Economic considerations further strengthen the case for integration. AYUSH treatments are often cost-effective and culturally acceptable, especially in rural and semi-urban areas. Integrating these services into government hospitals can improve access without significantly escalating costs. At a time when healthcare expenditure is under scrutiny, leveraging existing systems wisely becomes a policy imperative.

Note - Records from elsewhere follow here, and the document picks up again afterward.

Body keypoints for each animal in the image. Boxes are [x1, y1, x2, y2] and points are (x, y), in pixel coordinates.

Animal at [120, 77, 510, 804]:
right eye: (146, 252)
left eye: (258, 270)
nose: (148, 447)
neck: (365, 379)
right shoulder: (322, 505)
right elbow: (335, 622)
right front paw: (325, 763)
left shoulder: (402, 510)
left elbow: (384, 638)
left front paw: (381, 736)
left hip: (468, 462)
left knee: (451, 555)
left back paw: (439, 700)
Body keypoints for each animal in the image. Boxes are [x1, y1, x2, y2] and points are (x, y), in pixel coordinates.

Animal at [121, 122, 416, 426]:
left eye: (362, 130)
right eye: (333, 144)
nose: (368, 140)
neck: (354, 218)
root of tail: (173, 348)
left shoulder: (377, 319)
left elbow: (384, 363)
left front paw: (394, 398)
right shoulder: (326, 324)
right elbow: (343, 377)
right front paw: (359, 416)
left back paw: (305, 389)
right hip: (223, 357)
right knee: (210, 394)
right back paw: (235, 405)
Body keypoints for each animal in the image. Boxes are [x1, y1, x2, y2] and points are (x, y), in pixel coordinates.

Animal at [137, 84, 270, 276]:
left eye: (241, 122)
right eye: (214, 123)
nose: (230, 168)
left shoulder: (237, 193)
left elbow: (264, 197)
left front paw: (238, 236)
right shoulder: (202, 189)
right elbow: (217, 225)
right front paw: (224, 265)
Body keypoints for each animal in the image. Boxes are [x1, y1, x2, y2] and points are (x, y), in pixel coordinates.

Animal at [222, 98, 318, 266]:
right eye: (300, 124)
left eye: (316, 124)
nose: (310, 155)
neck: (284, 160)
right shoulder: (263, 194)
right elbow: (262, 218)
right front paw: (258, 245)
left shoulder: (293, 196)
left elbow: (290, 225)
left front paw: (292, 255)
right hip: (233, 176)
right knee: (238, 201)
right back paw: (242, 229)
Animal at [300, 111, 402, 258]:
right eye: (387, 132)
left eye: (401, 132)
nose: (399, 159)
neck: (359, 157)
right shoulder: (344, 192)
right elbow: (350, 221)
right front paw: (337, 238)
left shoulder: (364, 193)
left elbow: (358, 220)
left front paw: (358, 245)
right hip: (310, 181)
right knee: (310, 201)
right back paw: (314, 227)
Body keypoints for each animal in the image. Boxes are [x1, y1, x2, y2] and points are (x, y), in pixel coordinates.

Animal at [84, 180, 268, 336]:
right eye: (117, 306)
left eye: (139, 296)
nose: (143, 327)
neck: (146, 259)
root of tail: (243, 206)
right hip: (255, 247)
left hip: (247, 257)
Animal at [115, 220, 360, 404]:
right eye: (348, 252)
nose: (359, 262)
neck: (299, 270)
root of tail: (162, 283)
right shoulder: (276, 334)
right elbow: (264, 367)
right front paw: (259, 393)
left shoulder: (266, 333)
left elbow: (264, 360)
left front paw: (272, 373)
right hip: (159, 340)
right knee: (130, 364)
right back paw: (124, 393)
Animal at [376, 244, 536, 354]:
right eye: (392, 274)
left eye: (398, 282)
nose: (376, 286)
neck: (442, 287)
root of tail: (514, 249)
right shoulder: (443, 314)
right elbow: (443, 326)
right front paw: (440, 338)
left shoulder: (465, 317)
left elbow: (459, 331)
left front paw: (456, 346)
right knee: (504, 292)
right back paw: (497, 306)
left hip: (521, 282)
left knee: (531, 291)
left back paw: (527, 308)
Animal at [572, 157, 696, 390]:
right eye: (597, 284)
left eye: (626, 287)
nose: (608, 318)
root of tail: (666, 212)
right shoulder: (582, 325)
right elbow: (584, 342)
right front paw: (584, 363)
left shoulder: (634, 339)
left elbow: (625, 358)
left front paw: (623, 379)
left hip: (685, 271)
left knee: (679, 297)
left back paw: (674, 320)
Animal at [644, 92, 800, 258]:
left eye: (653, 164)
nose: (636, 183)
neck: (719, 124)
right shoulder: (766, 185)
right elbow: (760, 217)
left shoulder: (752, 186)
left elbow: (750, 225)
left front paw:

The Committee’s observations also carry implications for medical education and research. Integrated healthcare cannot flourish without interdisciplinary learning. Medical students, AYUSH scholars, and researchers need exposure to each other’s disciplines. Joint research initiatives can help generate evidence, refine protocols, and address scepticism through data rather than debate. AIIMS and other premier institutes are well-positioned to lead such efforts, provided the policy push is matched by institutional will.
India’s healthcare future cannot afford indecision. The repeated reminders from Parliament indicate that patience is wearing thin. Integration is no longer a philosophical debate; it is a governance challenge. Either the system evolves to reflect India’s unique medical heritage and modern aspirations, or it risks remaining fragmented and inefficient.
The message from the Standing Committee is clear and unambiguous. Good intentions are not enough. Time-bound action, institutional coordination, and genuine collaboration are the need of the hour. If India truly wants to position itself as a global healthcare leader, it must first reconcile its own systems at home. The choice now lies between symbolic gestures and structural reform. For the sake of patients, professionals, and public health, the answer should no longer be delayed.